▶ What is being asked
Using the text on Camel split and aggregate, answer the following:
1. What must be implemented if the split and aggregate process needs to be backed up with persistence?
2. Which interface must a class implement to create a customized splitter?
3. Where will the processing bean most likely put the processed results?

Camel split and aggregate with Jboss data grid for persistence

Assumptions

This blog assumes that the user is familiar with infinispan cache/ jboss data grid, camel and J2EE. The focus here is specifically on camel’s features of splitting and aggregating larger data sets.

Introduction

OOTB camel provides a way to split a large file, process it and aggregate the processed chunks, however the process is done in memory that comes with the obvious pitfalls of volatility and availability. If the split and aggregate process needs to be backed up with persistence, then we need to implement the RecoverableAggregationRepository. There are already implementations out there for leveldb and hazelcast, this blog helps you set it up with jboss data grid, another popular key/value pair type cache/object store.

_config.yml

The splitter

The very first step in the process is the splitter which will split a file into chunks with size of our choosing, to implement a customized splitter, we need to have a class that implements the java.util.Iterator interface. Camel will then call the next, hasNext etc for each of the camel route blocks that follow the splitter call. Since the call iterates, its an excellent way to stream in large files, for instance in our example we can stream in an xml file by node.

The processing

The processing bean acts on the body created in the splitter call, it will most likely end up putting the processed results back into the exchange body.

▶ Data
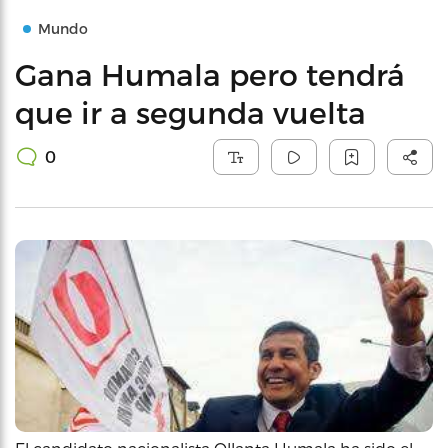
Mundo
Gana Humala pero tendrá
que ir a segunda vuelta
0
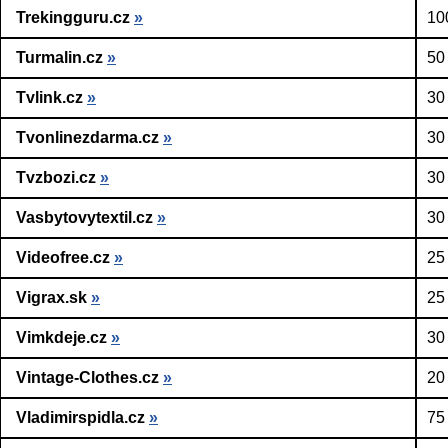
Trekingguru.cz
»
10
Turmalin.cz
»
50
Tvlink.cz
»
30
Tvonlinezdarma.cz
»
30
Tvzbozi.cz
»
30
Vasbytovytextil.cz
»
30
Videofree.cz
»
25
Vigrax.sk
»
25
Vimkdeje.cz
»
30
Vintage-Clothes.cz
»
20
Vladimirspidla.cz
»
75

...

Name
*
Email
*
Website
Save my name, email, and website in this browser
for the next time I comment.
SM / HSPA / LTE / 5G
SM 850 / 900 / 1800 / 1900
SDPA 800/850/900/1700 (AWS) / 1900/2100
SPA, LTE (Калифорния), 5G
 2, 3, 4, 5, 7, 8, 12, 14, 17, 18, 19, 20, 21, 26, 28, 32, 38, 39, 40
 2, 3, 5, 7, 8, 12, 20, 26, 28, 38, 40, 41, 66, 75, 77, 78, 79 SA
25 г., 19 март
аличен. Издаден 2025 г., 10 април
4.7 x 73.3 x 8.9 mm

...

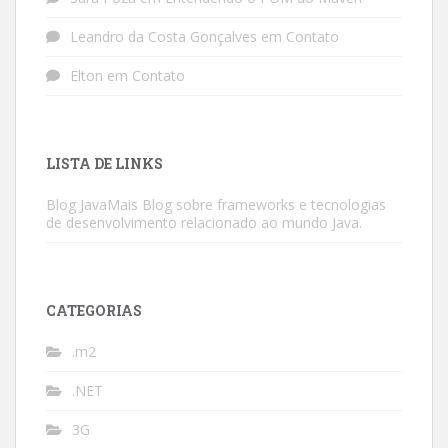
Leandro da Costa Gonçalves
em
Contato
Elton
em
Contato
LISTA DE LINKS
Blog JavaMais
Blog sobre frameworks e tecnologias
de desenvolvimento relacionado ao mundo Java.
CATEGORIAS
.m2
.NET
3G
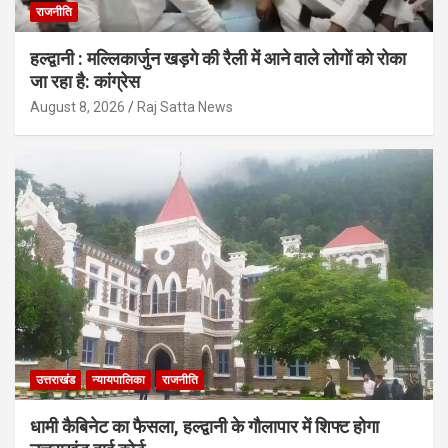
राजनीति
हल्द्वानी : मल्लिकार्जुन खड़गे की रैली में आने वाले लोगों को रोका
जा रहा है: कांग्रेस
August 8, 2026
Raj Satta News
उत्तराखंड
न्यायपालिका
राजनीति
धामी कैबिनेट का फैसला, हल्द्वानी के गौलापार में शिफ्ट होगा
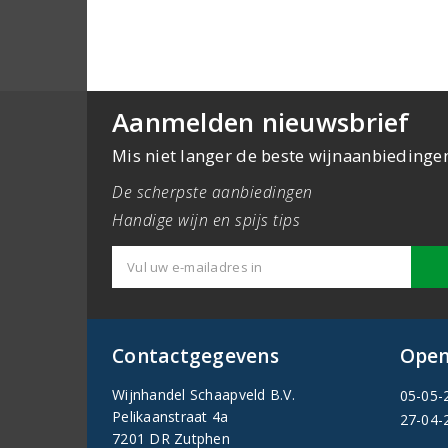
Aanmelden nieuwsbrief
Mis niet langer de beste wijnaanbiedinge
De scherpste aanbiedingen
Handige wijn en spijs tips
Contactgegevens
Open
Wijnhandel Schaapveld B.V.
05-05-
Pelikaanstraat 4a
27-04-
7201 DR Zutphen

▶ Your solution
1. The RecoverableAggregationRepository.
2. The java.util.Iterator interface.
3. Back into the exchange body.